Si voir n’éprouve pas de résistance, voir n’est que voir. Voir n’est qu’un premier monde.

*

Excavation :

P. me parlait du Général Instin et parlait, soudain, au cœur du Général, de mon œil. De l’histoire de mon œil. « Ce que tu as mis dans ton œil pendant toutes ces années et que tu n’as plus, il faut qu’un jour ton œil te le rende. » Revenant aussitôt aux récits constitués autour de la figure de son Général, P. devait imaginer que ce dernier avait lui aussi un œil avec lequel il me fallait composer. Un peu partout en France des gens avaient commencé à écrire sur le Général. On l’invitait, le mariait, l’estropiait, le chatoyait, le poussait et l’épousait encore à la tombe de sa grande nuit mais – moi qui ne m’inquiétais pas de le savoir en terre, je fus frôlée un soir d’avril, juste devant la porte de son mausolée, par un visage sans bord qui, comme à travers un voile de gaze, m’aspira. Je lui aurais volontiers légué mes deux billes de granit contre le don qu’il a du ciel enfoncé noir dans la terre de Montparnasse.
Mais l’échange se passa de face à face.
À aucune seconde ce soir-là, je n’ai pu voir les yeux de ce passager des cimetières.
Instin, un dormeur éveillé, pas de doute.
Ce soir-là son ectoplasme aura juste apparu et disparu plus vite que ce que j’avais cru possible. Le profil moins net, j’ai senti sa peau fraîche, presque neigeuse, le courant d’air tout aussi frais provoqué par le mouvement de ses bras alertes : un grand oiseau qui s’abat derrière le laurier dont j’ai à peine ressenti la délectation du déploiement.

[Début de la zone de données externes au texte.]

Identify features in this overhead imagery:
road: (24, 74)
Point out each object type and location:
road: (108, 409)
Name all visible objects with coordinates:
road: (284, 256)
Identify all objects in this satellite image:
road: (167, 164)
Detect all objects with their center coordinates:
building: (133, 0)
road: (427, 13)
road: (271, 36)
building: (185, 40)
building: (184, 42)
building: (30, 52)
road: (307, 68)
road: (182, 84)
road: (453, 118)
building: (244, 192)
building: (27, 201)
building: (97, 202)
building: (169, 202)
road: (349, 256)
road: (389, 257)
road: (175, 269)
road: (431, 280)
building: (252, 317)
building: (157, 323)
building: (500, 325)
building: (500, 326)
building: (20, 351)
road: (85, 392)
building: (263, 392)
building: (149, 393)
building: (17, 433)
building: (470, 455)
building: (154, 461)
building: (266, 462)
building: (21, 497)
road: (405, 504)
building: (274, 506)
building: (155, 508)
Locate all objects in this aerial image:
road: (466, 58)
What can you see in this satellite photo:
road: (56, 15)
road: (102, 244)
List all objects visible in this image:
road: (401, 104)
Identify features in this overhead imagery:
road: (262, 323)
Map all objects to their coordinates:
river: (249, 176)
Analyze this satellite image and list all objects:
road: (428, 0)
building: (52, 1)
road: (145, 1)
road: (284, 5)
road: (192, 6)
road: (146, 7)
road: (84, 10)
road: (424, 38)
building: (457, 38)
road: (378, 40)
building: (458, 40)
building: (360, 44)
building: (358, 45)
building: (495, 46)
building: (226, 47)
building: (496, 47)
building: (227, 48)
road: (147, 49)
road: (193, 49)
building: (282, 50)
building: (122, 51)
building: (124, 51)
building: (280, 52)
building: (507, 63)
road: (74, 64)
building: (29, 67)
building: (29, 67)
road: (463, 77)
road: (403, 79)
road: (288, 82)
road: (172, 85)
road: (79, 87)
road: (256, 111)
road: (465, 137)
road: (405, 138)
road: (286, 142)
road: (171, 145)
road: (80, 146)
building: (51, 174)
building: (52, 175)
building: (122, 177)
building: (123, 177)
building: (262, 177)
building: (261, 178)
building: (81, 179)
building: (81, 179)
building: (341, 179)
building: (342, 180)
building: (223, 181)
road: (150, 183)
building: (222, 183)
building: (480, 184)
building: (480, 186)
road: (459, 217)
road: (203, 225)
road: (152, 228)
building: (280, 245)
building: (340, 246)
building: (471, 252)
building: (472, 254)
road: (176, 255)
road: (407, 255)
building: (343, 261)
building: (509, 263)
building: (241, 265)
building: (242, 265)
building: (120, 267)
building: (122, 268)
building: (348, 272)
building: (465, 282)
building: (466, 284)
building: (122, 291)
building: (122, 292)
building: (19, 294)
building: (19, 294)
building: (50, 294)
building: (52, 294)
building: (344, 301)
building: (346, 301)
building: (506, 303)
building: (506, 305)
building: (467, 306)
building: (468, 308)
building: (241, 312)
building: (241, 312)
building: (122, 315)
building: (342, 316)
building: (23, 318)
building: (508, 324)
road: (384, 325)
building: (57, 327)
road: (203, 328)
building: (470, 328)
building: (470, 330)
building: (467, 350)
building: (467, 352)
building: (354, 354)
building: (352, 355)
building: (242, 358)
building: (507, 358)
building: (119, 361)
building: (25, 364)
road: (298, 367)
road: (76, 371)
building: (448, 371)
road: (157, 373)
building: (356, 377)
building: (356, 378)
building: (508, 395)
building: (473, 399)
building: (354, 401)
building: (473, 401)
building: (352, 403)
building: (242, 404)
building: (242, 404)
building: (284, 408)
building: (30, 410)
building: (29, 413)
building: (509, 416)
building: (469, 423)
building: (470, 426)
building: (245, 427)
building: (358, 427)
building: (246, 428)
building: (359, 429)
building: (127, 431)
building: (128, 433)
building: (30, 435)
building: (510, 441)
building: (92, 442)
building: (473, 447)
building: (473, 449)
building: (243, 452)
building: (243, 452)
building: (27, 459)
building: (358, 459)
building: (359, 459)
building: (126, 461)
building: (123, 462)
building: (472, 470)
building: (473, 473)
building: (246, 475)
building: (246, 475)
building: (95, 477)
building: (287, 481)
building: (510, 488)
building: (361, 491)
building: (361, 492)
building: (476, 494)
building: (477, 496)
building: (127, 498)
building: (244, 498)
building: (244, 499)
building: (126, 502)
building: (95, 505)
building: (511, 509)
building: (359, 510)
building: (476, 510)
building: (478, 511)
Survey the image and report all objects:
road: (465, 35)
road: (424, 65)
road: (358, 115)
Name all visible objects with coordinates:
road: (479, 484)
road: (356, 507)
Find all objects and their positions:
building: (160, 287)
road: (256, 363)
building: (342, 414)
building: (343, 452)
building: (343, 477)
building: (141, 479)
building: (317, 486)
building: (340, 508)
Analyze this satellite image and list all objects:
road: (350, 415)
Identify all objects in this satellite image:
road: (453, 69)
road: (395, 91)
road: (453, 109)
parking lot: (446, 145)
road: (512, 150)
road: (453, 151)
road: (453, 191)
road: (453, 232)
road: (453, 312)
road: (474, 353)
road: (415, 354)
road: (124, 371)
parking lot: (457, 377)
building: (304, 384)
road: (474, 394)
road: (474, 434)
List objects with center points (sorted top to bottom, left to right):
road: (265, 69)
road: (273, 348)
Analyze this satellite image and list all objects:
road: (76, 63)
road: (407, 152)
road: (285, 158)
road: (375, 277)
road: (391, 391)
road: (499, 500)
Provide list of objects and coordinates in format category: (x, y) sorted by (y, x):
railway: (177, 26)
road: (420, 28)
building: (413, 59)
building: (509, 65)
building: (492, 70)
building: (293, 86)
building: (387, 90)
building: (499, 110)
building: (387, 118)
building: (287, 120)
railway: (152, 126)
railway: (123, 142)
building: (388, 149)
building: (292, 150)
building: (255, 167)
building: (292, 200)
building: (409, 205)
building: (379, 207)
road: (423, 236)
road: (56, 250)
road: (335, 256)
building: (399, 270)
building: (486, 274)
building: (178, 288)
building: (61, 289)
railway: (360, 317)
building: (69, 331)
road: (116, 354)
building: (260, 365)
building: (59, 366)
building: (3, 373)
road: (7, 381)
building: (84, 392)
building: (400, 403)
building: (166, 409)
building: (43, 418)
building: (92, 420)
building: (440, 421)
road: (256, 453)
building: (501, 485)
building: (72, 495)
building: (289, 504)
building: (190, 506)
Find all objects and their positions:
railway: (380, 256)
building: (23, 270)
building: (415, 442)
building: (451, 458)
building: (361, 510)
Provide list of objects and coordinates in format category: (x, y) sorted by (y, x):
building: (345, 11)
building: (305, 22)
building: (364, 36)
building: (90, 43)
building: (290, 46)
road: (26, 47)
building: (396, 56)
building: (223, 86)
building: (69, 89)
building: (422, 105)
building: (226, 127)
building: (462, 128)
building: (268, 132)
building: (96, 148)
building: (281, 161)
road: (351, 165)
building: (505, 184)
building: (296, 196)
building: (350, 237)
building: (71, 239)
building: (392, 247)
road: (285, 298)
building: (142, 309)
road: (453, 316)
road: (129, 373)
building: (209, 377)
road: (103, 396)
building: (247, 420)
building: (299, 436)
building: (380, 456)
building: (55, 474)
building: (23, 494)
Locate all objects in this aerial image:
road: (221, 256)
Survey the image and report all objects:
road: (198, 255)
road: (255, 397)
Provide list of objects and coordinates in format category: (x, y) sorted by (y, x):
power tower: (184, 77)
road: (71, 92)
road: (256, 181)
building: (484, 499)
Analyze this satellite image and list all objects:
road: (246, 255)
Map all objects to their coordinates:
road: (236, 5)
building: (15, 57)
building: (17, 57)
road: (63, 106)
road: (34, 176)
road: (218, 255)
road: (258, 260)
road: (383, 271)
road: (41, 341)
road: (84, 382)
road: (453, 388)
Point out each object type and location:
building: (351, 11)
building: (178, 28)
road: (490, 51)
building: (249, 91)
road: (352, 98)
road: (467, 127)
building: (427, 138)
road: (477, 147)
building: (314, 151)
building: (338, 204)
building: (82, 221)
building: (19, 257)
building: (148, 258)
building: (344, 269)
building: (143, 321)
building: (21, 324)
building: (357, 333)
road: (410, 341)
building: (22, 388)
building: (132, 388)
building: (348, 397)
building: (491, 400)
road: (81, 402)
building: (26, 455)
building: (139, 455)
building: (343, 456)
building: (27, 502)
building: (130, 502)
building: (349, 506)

Qu’aurait pensé ma grand-mère de cette histoire, elle qui suivait de près l’évolution du monde par la naissance et la qualité des visions des futurs béatifiables apostoliques ? Elle me citait l’apparition de la Vierge à quatre petites filles dans la chapelle de l’Île-Bouchard, apparition qui avait eu lieu entre le vitrail de Notre-Dame de Lourdes et l’autel. Elle me décrivait comment les fillettes avaient dû vivre ensuite les conséquences de cet Amour, sans quitter cet air de malice qu’elle m’opposait autant parce que c’était son secret que parce qu’elle redoutait que je n’y entre pas.
Ce n’est que trente ans plus tard, au détour d’un album familial, que je reconnaîtrais le vitrail et l’autel en question, rassemblant ma mère et moi à un an dans ses bras. À l’endroit même où la « Belle Dame » est apparue en 1947, ma mère porte de grosses lunettes noires probablement à la mode en 1971. L’impossibilité de lire une expression sur son visage me frappe ; et de ressentir à nouveau cette peur panique de l’enfance qui me mettait en larmes à l’entrée des grands magasins, paralysée qu’à l’intérieur des galeries je doive affronter certains de ces mannequins articulés aux faces régulières, spartiates, terriblement inanimés.

*

Traduire :

Traduire l’impensable sur ma plaque d’horizon qui tourne, tourne, dévie et tourne encore plus loin en déviant : à espérer désespérément que ça s’arrête. Traduire l’outil mort en potentiel mental et non plus en dose de sensations physiologiques. Traduire l’impensable alors qu’il s’agit pourtant d’une expérience, simplement d’une nouvelle expérience en train de se faire de tout ce qui se défait. Dans ma vision, force était de croire qu’on pouvait adopter le monde, l’assurer de sa présence en en dépliant ses infinies images. Non pas forcément monumentales ; mais images sans bornes et bornées, sans bornes car bornées.
Mon infinité battait en brèche la saisissante idée d’éternité cependant que Dieu n’occupait plus l’intensité maîtresse.
Dans toutes les conversations que je refuse avec le vide infatigable, un Autre cassant, belliqueux, occupe maintenant le terrain.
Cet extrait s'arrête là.